Running data was collected on a treadmill. Participants were requested to run on a treadmill at a self-selected speed for a self-selected duration of time. Here also, three claps were used to mark the start and end of the running session. Two participants standing on the side were asked to count the steps in addition to the runner, due to the difficulty that may be involved in running and counting steps at the same time. Reported step counts for running range from 150 to 210.

The objective of this evaluation is to match, for each data instance, the count of steps predicted by each algorithm, to the actual step counts recorded. Root means squared error (RMSE) is used to measure performance. Because both step counting algorithms do not require any training, all 30 data instances are used for testing. Evaluation results are presented in Table 4. Generally it is useful to have mean squared error values that are below 10 for step counts. Overall we can see that better performance is observed from the Peak Counting method, thus this has been set as the default step counting approach for the SELFBACK system.

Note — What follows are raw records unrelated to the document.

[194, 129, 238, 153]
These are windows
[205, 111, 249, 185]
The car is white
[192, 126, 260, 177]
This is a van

Table 4 Performance of step counting approaches measured using Root Mean Squared Error

6 Conclusion

This paper focuses on the activity recognition part of the SELFBACK system which helps to monitor how well users are adhering to recommended daily physical activity for self-management of low back pain. The input into the activity recognition system is tri-axial accelerometer data from a wrist-worn sensor.

Activity recognition from the input is achieved using a supervised machine learning approach. This is composed of 4 stages: windowing, feature extraction, labelling and classifier training. Our results show that a window size of 10 s is best for identifying SELFBACK activity classes and highlighted the inherent challenge in differentiating between similar movement classes (such as lying with sitting and different paces of walking) using a wrist-worn sensor. Our approach to using Discrete Cosine Transform to represent instances achieved a 5 % classification performance gain over time and frequency domain feature representations. Algorithms to infer step counts from ambulation data suggests a simple peak counting approach following a low pass filter applied to the magnitude of the tri-axial data to be best. Future work will explore techniques for recognising a larger set of dynamically changing activities using incremental learning and semi-supervised approaches.